The first professor to lecture our class of 170 bright-eyed newbies on our first day of medical school was a gray-haired veteran of the hospital wards. Her stoic demeanor provided a sharp contrast to the palpable anxiety emanating from her audience as we fidgeted under our crisp, starched new white coats.
Most of us were fresh out of undergraduate programs in biology, neuroscience, or biochemistry at some of the country's finest universities. Poring over science textbooks and class notes preparing for our careers in medicine, we'd spent a disproportionate share of our early 20's in libraries, coffee shops, or our own lonely rooms. We'd been picked and pruned for our aptitude for science -- our understanding of how bromide molecules react with carboxylic acid moieties or how the HPA axis regulates kidney function in response to blood salt concentrations. Our collective GPA surpassed 3.8, and our average score on the Medical College Admissions Test (MCAT) -- the standardized rite of passage for applicants to US medical schools -- broke the 95th percentile.
But this was far too important a moment for this veteran doctor to talk to us about science. Rather she wanted to talk about something that is often far more germane to the practice of medicine: "Doctors have a front row seat to the show of life," she paused. "And sometimes the production asks us to take the stage."
While an understanding of and aptitude for science is certainly important, for a profession focused on caring for people, it's a wonder that so little attention is paid to empathy, compassion, or communication skills in the selection of future doctors. While we spend years preparing for our careers in medicine by studying the anatomy of the human body and the physiology that undergirds its function, we spend considerably less time learning about the anatomy of human emotions and the sociology that shapes our social interactions. It's no surprise that a common complaint heard from patients is that doctors spend more time caring for their diseases than they do for patients themselves.

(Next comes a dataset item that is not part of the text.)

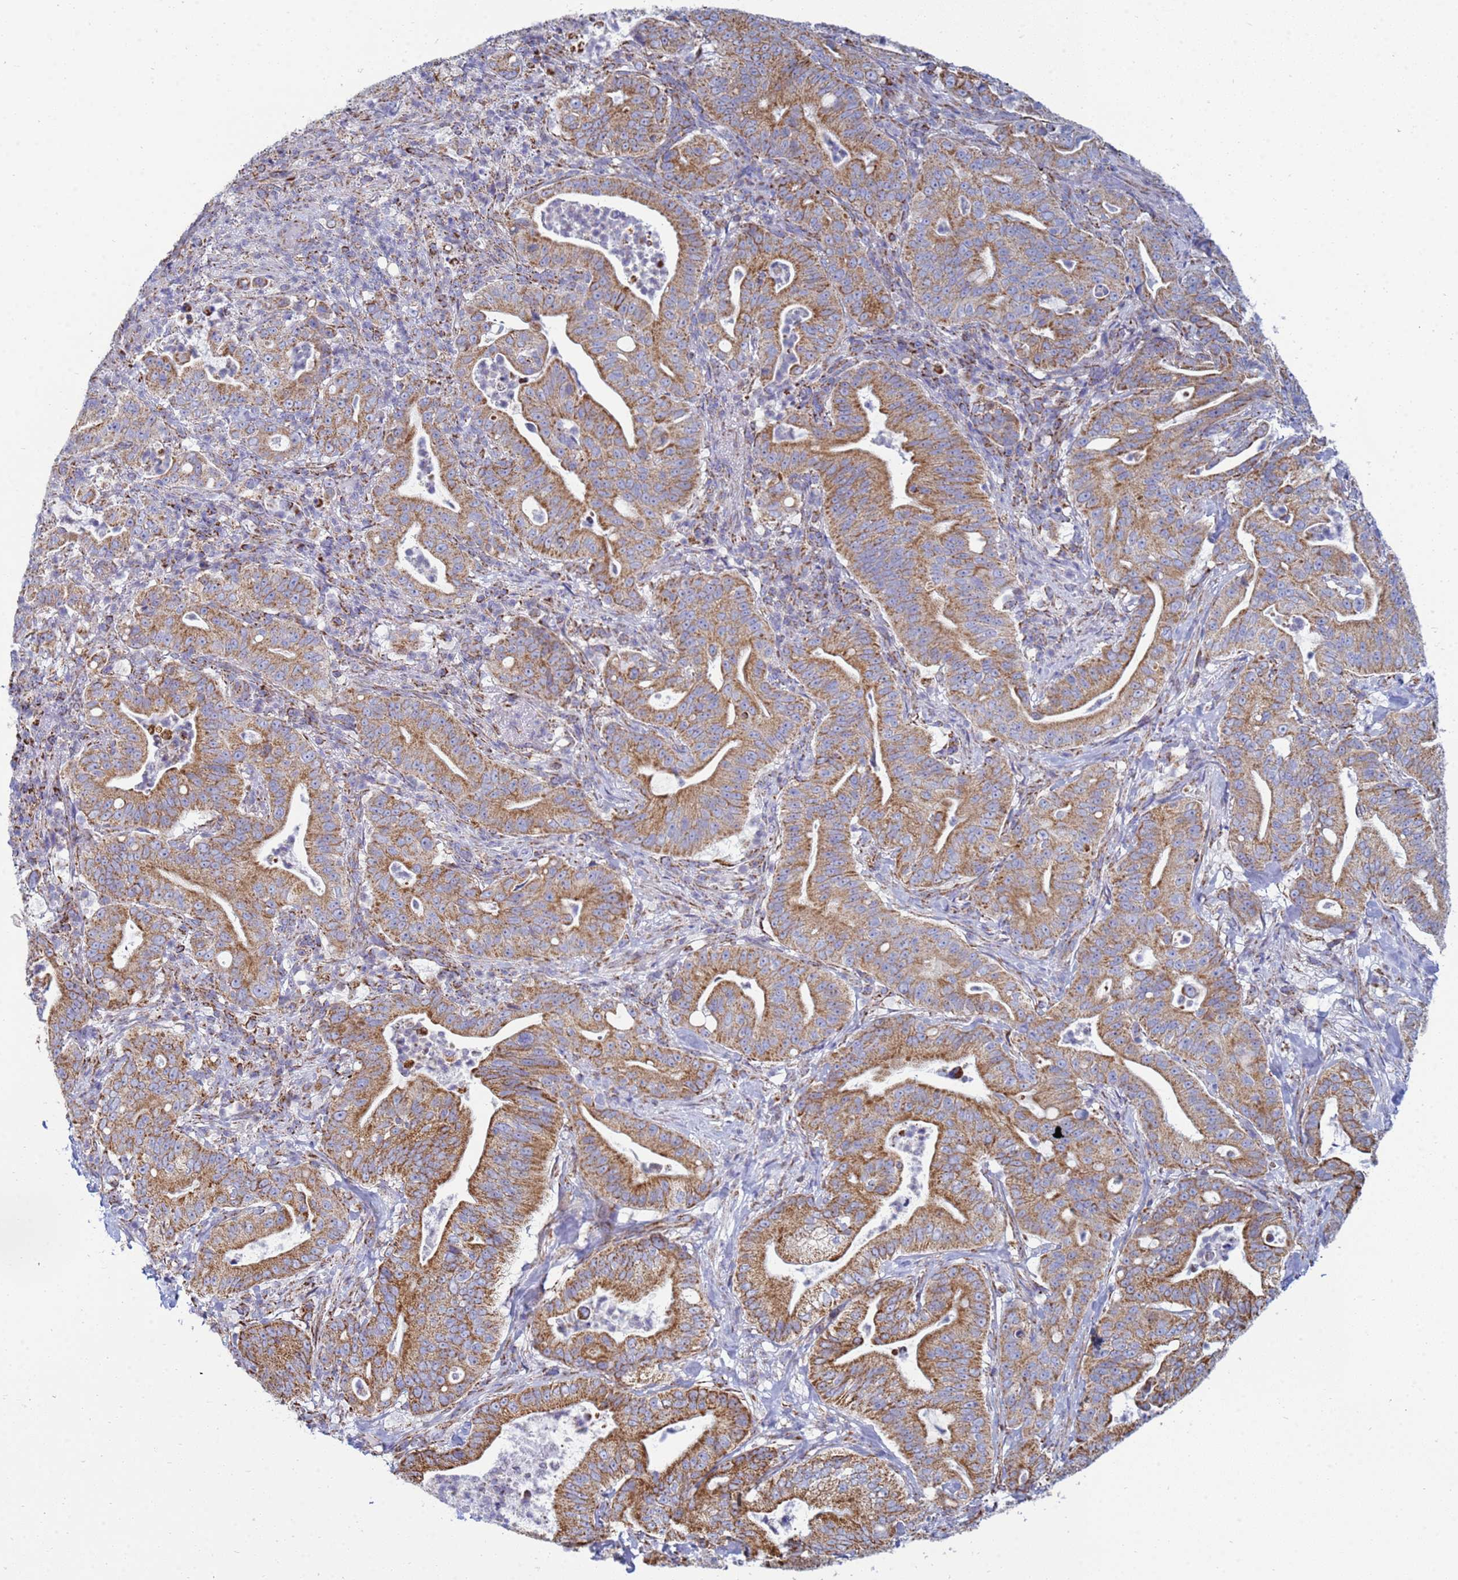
{"staining": {"intensity": "moderate", "quantity": ">75%", "location": "cytoplasmic/membranous"}, "tissue": "pancreatic cancer", "cell_type": "Tumor cells", "image_type": "cancer", "snomed": [{"axis": "morphology", "description": "Adenocarcinoma, NOS"}, {"axis": "topography", "description": "Pancreas"}], "caption": "Immunohistochemical staining of human pancreatic cancer (adenocarcinoma) shows moderate cytoplasmic/membranous protein staining in approximately >75% of tumor cells. (Brightfield microscopy of DAB IHC at high magnification).", "gene": "COQ4", "patient": {"sex": "male", "age": 71}}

And it's clear that doctors with people skills perform better -- a recent study published in the journal Medical Education showed that doctors with higher emotional intelligence had higher job satisfaction and were less likely to burn out. More importantly, their patients were more likely to be satisfied with their care. In fact, there's even evidence to suggest that doctors with good people skills are less likely to be sued. Why? Because they're more likely to keep open lines of communication and to apologize when they've made mistakes -- obvious steps that can often be overlooked when the human qualities are neglected in decisions about what we want in our future doctors.
In that light, a recent announcement from the American Association of Medical Colleges (AAMC), the umbrella organization for US medical schools and the organization in charge of all things medical school admissions, is promising. Beginning in 2015, the AAMC will begin administering a new version of the MCAT that will place more emphasis on the sociobehavioral sciences in medical school preparation.
This new version of the exam will include a section called "Psychological, Social, and Biological Foundations of Behavior" which will measure applicants to medical school on their understanding of core concepts in psychology and sociology -- those concepts critically important to working intimately with people, like doctors do on a daily basis. By comparison, the MCAT that I took -- and the one nearly all applicants to medical school have taken since 1981 -- focused exclusively on core science reasoning skills in physiology, physics, and chemistry, along with basic reading comprehension.
While this new MCAT certainly won't solve all of the people-problems in medicine, it's certainly a promising step. Most of all because it will begin rewarding students who choose non-science majors in college who may have an edge when it comes to interpersonal skills and emotional intelligence, but whose educational backgrounds outside of science have traditionally given them a slight disadvantage when it comes to the MCAT and other science-focused measures in medical school admissions. This new MCAT will tip the scales, even if slightly, in favor of future doctors with people skills.
Coupled with developments in medical curricula that teach medical students how to communicate more effectively, how to read between the lines in a medical interview, and how to act in difficult emotional situations, this new MCAT is an important step in assuring that the next generation of doctors is well-prepared when "the production asks them to take the stage."